Что он там несет, этот Эндре Лашшу. И скучно, что он говорит, а я не могу быть откровенным. Стараюсь не замечать сумбурность его речей.
— Полно, — говорю я, но мне уже скучно. — Надеюсь, что вы не отрицаете существование буржуазной и пролетарской морали, — начинаю я, чтобы перевести разговор на более общие темы. Я не вполне искренен и сейчас даже не очень его люблю.
— Я только утверждаю, что именно в силу малочисленности и исторических предпосылок интернационализм и гуманизм в случае нашего народа мог бы найти самую благоприятную почву. А может быть, и найдет! Думаю, что именно благодаря этому в девятнадцатом году в Венгрии могла возникнуть пролетарская диктатура.
— То есть классовая диктатура.
— Очень мягкая диктатура. Хорошо ли это было или не хорошо, поспорим об этом в другой раз. Если, как я уже сказал, мы еще встретимся.
— Я не выдам секрета, если скажу: у нас на родине следующей стадией будет диктатура. Этого не избежать.

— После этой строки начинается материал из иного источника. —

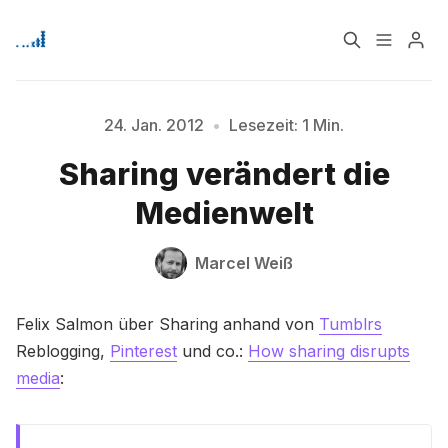
Home
Über
24. Jan. 2012
•
Lesezeit: 1 Min.
Sharing verändert die
Bitte geben Sie mindestens 3 Zeichen ein
Signup
Medienwelt
Marcel Weiß
Felix Salmon über Sharing anhand von
Tumblrs
Reblogging,
Pinterest
und co.:
How sharing disrupts
media
: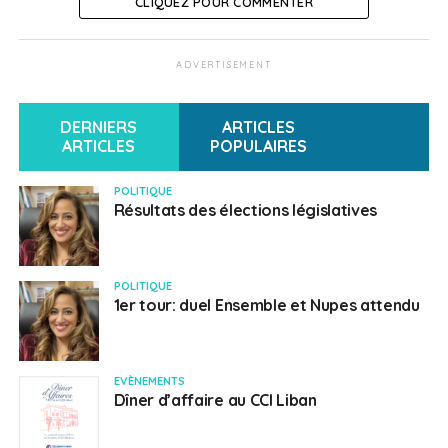
CLIQUEZ POUR COMMENTER
ADVERTISEMENT
DERNIERS
ARTICLES
ARTICLES
POPULAIRES
POLITIQUE
Résultats des élections législatives
POLITIQUE
1er tour: duel Ensemble et Nupes attendu
EVÈNEMENTS
Dîner d’affaire au CCI Liban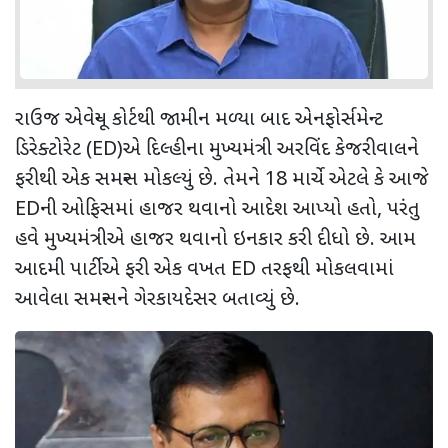
રાઉજ એવેન્યૂ કોર્ટથી જામીન મળ્યા બાદ એનફોર્સમેન્ટ
ડિરેક્ટોરેટ (ED)એ દિલ્હીના મુખ્યમંત્રી અરવિંદ કેજરીવાલને
ફરીથી એક સમન્સ મોકલ્યું છે. તેમને 18 માર્ચે એટલે કે આજે
EDની ઓફિસમાં હાજર થવાનો આદેશ આપ્યો હતો, પરંતુ
હવે મુખ્યમંત્રીએ હાજર થવાનો ઇનકાર કરી દીધો છે. આમ
આદમી પાર્ટીએ ફરી એક વખત ED તરફથી મોકલવામાં
આવેલા સમન્સને ગેરકાયદેસર બતાવ્યું છે.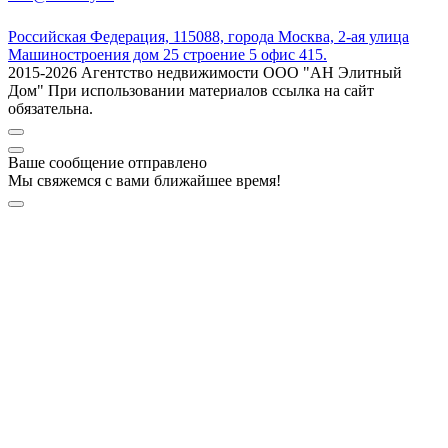
Российская Федерация, 115088, города Москва, 2-ая улица
Машиностроения дом 25 строение 5 офис 415.
2015-2026 Агентство недвижимости ООО "АН Элитный
Дом" При использовании материалов ссылка на сайт
обязательна.
Ваше сообщение отправлено
Мы свяжемся с вами ближайшее время!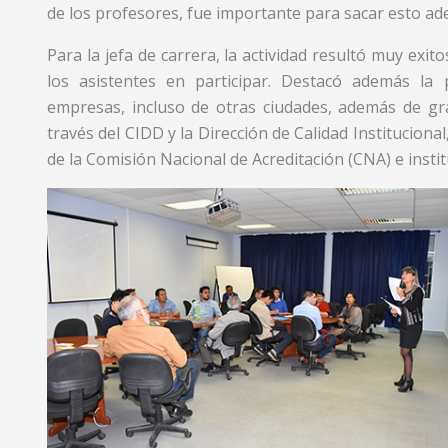
de los profesores, fue importante para sacar esto ade
Para la jefa de carrera, la actividad resultó muy exi
los asistentes en participar. Destacó además la
empresas, incluso de otras ciudades, además de gra
través del CIDD y la Dirección de Calidad Institucion
de la Comisión Nacional de Acreditación (CNA) e inst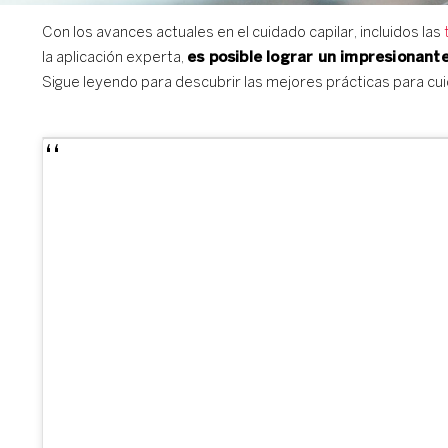
Con los avances actuales en el cuidado capilar, incluidos las
la aplicación experta,
es posible lograr un impresionante
Sigue leyendo para descubrir las mejores prácticas para cuid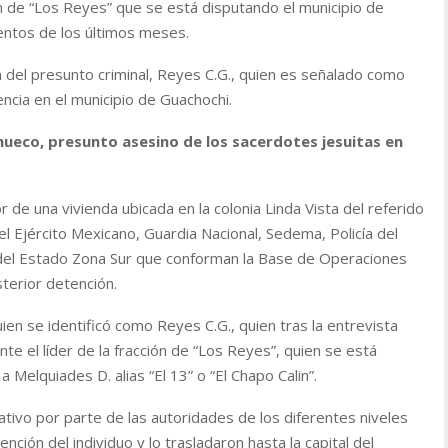
ón de “Los Reyes” que se está disputando el municipio de
lentos de los últimos meses.
 del presunto criminal, Reyes C.G., quien es señalado como
ncia en el municipio de Guachochi.
 Chueco, presunto asesino de los sacerdotes jesuitas en
or de una vivienda ubicada en la colonia Linda Vista del referido
l Ejército Mexicano, Guardia Nacional, Sedema, Policía del
 del Estado Zona Sur que conforman la Base de Operaciones
sterior detención.
ien se identificó como Reyes C.G., quien tras la entrevista
 el líder de la fracción de “Los Reyes”, quien se está
 Melquiades D. alias “El 13” o “El Chapo Calin”.
ativo por parte de las autoridades de los diferentes niveles
nción del individuo y lo trasladaron hasta la capital del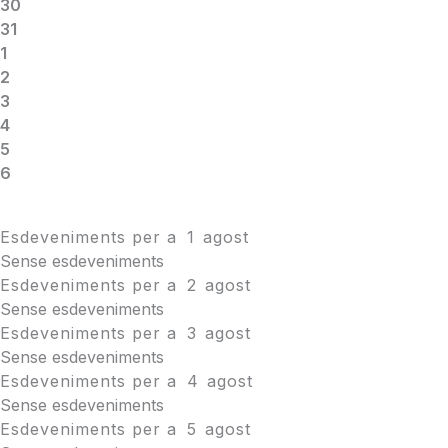
30
31
1
2
3
4
5
6
Esdeveniments per a
1
agost
Sense esdeveniments
Esdeveniments per a
2
agost
Sense esdeveniments
Esdeveniments per a
3
agost
Sense esdeveniments
Esdeveniments per a
4
agost
Sense esdeveniments
Esdeveniments per a
5
agost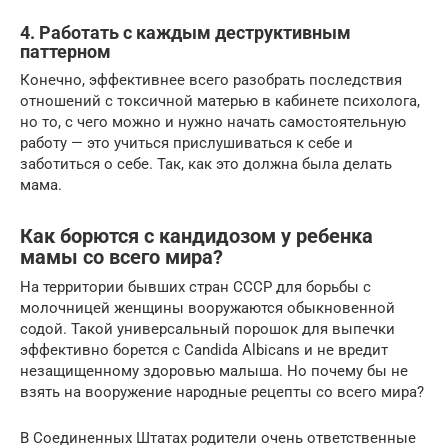
4. Работать с каждым деструктивным
паттерном
Конечно, эффективнее всего разобрать последствия
отношений с токсичной матерью в кабинете психолога,
но то, с чего можно и нужно начать самостоятельную
работу — это учиться прислушиваться к себе и
заботиться о себе. Так, как это должна была делать
мама.
Как борются с кандидозом у ребенка
мамы со всего мира?
На территории бывших стран СССР для борьбы с
молочницей женщины вооружаются обыкновенной
содой. Такой универсальный порошок для выпечки
эффективно борется с Candida Albicans и не вредит
незащищенному здоровью малыша. Но почему бы не
взять на вооружение народные рецепты со всего мира?
В Соединенных Штатах родители очень ответственные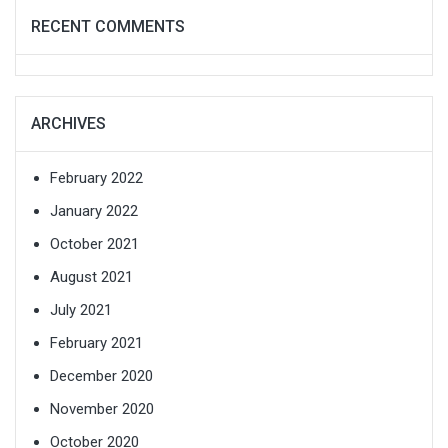
RECENT COMMENTS
ARCHIVES
February 2022
January 2022
October 2021
August 2021
July 2021
February 2021
December 2020
November 2020
October 2020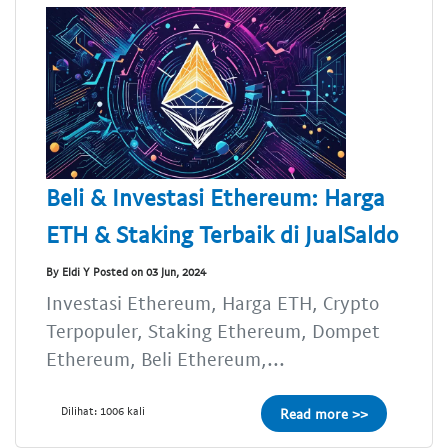
Beli & Investasi Ethereum: Harga
ETH & Staking Terbaik di JualSaldo
By Eldi Y Posted on 03 Jun, 2024
Investasi Ethereum, Harga ETH, Crypto
Terpopuler, Staking Ethereum, Dompet
Ethereum, Beli Ethereum,...
Dilihat: 1006 kali
Read more >>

— Ну, коли не избежать, так уж не избежать. Но серьезно ли думают или только говорят, что эта стадия будет всего лишь стадией. То есть переходом к другой государственной форме, и, следовательно, нельзя перекрывать путь для перехода.
— Путь будет не кратким.
— Вы этому рады?
— Нет. Только бесстрастно констатирую.
— Ценю вашу бесстрастность. Я вижу в ней проявление верности и стойкости. Только…
— только думаете прямо противоположное тому, что говорите. — Я жестко спрашиваю: — Что значит только?
— Только меня беспокоит. то есть вас должно беспокоить. что, когда количество перейдет в качество и вы это заметите, достанет ли у вас силы сказать: «Стоп!»
— Почему вы думаете, что «перейдет»? И какое количество? И какое качество? Не будете ли вы добры говорить яснее? Потому что так. — И я тоже думаю, что мы действительно говорим в последний раз.
— Буду добр, — говорит он, — но тогда прошу немного терпения.
— Мне его не занимать. — Я его не оскорбляю, просто отвечаю тем же.
— Мне тоже, но. Я три десятилетия не был дома и поэтому. Но кое-что я все же вижу. Иногда, к примеру, ваши газеты. Из этого я могу констатировать: там, где только можно, они перещеголяли измышления здешних газет. Так и брызжут слюной. Я тут неправильно выразился. Не перейдет, количество уже перешло в другое качество. Будет не демократическая диктатура, а демагогическая автократия. — И теперь он готов пронзить меня своим взглядом.
— Но-но, дорогой мой некогда «беспощадно стремящийся к добру», а ныне обыватель.
— О Беле Куне пишут, как о дохлой собаке. Если вообще упоминают его имя… Девятнадцатого года не было? А если и был, то тогда был лишь один руководитель, эта задница? ( Речь идет о Матьяше Ракоши).
— Зачем так говорить? — урезониваю я.
— Я его знал раньше, чем вы. И сегодня кто-то, кто знает факты биографии Куна не хуже моего, прямо переносит историю встречи Куна с Лениным в биографию нынешнего «великого вождя». Что это и к чему ведет? Это не ошибка, знаете ли, не плохое знание фактов! Более того! И тот, кого превозносят, и тот, кто превозносит, знает, что это наглая ложь. Но ее распространяют. Да вы и сами знаете, Баница! Знаете или не знаете?
— Кун тоже не был ангелом.
— Нет! Но ответьте на мой вопрос. То, что я сказал, правда?
— Правда. И весьма неприятная.
— Неприятная? Просто неприятная? Только и всего? Неприятная?
— Называйте, как хотите! А вы не думаете, что я нахожусь здесь, на этой дипломатической должности, или, скажем, посту, равнозначном нулю, потому, что я принадлежу к старой гвардии?
Он долго смотрит на меня. А потом сдавленно говорит:
— Наконец-то вы искренни. За искренность плачу искренностью. Я, может, уже говорил, но повторю: самый большой позор для меня — то, что не было причин меня арестовывать. Я молчал, как дерьмо в траве. Даже оправдание нашел: «То, что нас объединяет, больше и важнее, чем то, что разъединяет». Не лучше было бы, дорогой товарищ дипломат, поучиться на моих ошибках? Пока не поздно.